• _The data_
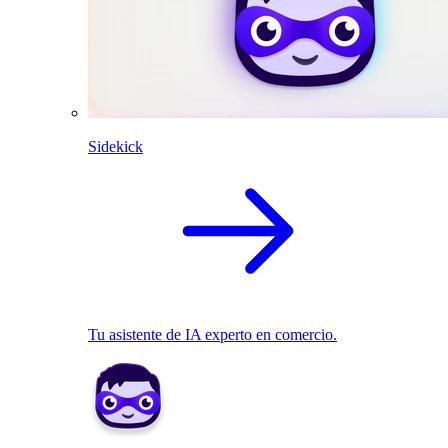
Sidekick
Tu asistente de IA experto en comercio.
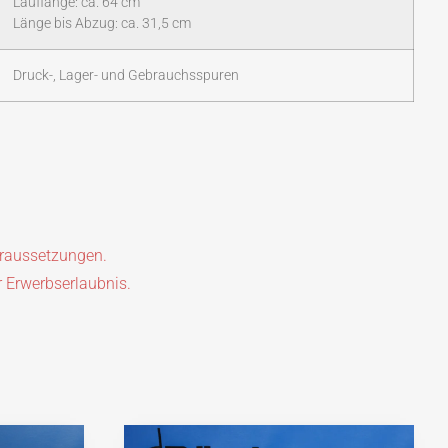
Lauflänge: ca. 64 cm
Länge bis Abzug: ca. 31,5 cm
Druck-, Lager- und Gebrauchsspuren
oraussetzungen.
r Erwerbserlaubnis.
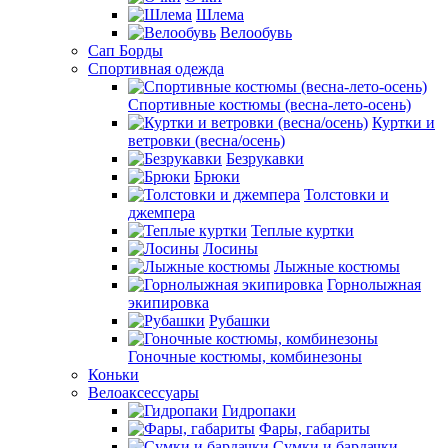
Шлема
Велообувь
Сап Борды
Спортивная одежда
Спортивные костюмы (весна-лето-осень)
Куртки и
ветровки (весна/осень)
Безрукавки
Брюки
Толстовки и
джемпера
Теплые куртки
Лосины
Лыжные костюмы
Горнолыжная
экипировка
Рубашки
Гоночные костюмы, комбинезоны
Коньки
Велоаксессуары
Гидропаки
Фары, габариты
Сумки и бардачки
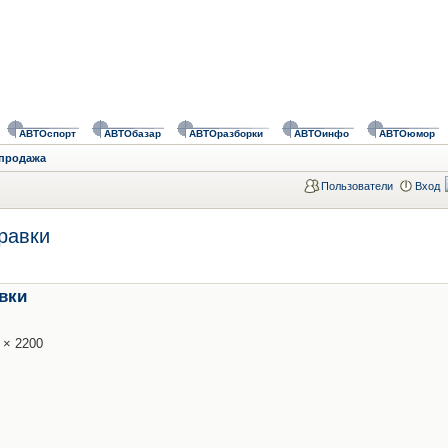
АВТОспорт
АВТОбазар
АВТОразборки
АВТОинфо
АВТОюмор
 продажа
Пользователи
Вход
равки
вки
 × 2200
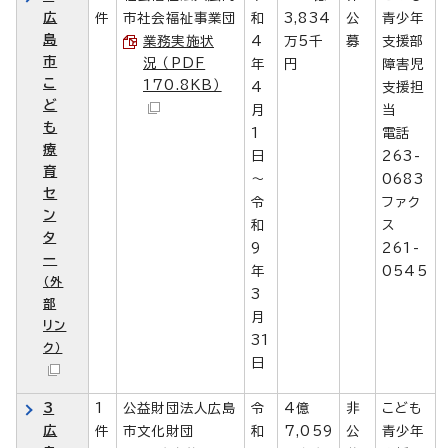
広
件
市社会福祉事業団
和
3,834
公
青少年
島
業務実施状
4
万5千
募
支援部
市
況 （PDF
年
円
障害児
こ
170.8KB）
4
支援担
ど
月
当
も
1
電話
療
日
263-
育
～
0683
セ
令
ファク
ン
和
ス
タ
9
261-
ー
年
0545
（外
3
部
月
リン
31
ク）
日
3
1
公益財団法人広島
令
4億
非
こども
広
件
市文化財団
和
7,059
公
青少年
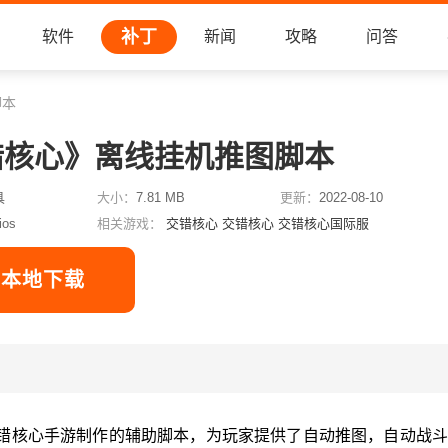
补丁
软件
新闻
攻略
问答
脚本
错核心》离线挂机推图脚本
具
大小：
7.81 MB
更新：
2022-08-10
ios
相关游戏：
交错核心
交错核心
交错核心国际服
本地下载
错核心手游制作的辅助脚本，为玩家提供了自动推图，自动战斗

• _About this task_
Reproduce the text of every item above line by line without any change, and leave the pictures out.

• _Task output_
Sidekick
Tu asistente de IA experto en comercio.
Lauflänge: ca. 64 cm
Länge bis Abzug: ca. 31,5 cm
Druck-, Lager- und Gebrauchsspuren
oraussetzungen.
r Erwerbserlaubnis.
Шлема
Велообувь
Сап Борды
Спортивная одежда
Спортивные костюмы (весна-лето-осень)
Куртки и
ветровки (весна/осень)
Безрукавки
Брюки
Толстовки и
джемпера
Теплые куртки
Лосины
Лыжные костюмы
Горнолыжная
экипировка
Рубашки
Гоночные костюмы, комбинезоны
Коньки
Велоаксессуары
Гидропаки
Фары, габариты
Сумки и бардачки
АВТОспорт
АВТОбазар
АВТОразборки
АВТОинфо
АВТОюмор
 продажа
Пользователи
Вход
равки
вки
 × 2200
広
件
市社会福祉事業団
和
3,834
公
青少年
島
業務実施状
4
万5千
募
支援部
市
況 （PDF
年
円
障害児
こ
170.8KB）
4
支援担
ど
月
当
も
1
電話
療
日
263-
育
～
0683
セ
令
ファク
ン
和
ス
タ
9
261-
ー
年
0545
（外
3
部
月
リン
31
ク）
日
3
1
公益財団法人広島
令
4億
非
こども
広
件
市文化財団
和
7,059
公
青少年
补丁
软件
新闻
攻略
问答
脚本
错核心》离线挂机推图脚本
具
大小：
7.81 MB
更新：
2022-08-10
ios
相关游戏：
交错核心
交错核心
交错核心国际服
本地下载
错核心手游制作的辅助脚本，为玩家提供了自动推图，自动战斗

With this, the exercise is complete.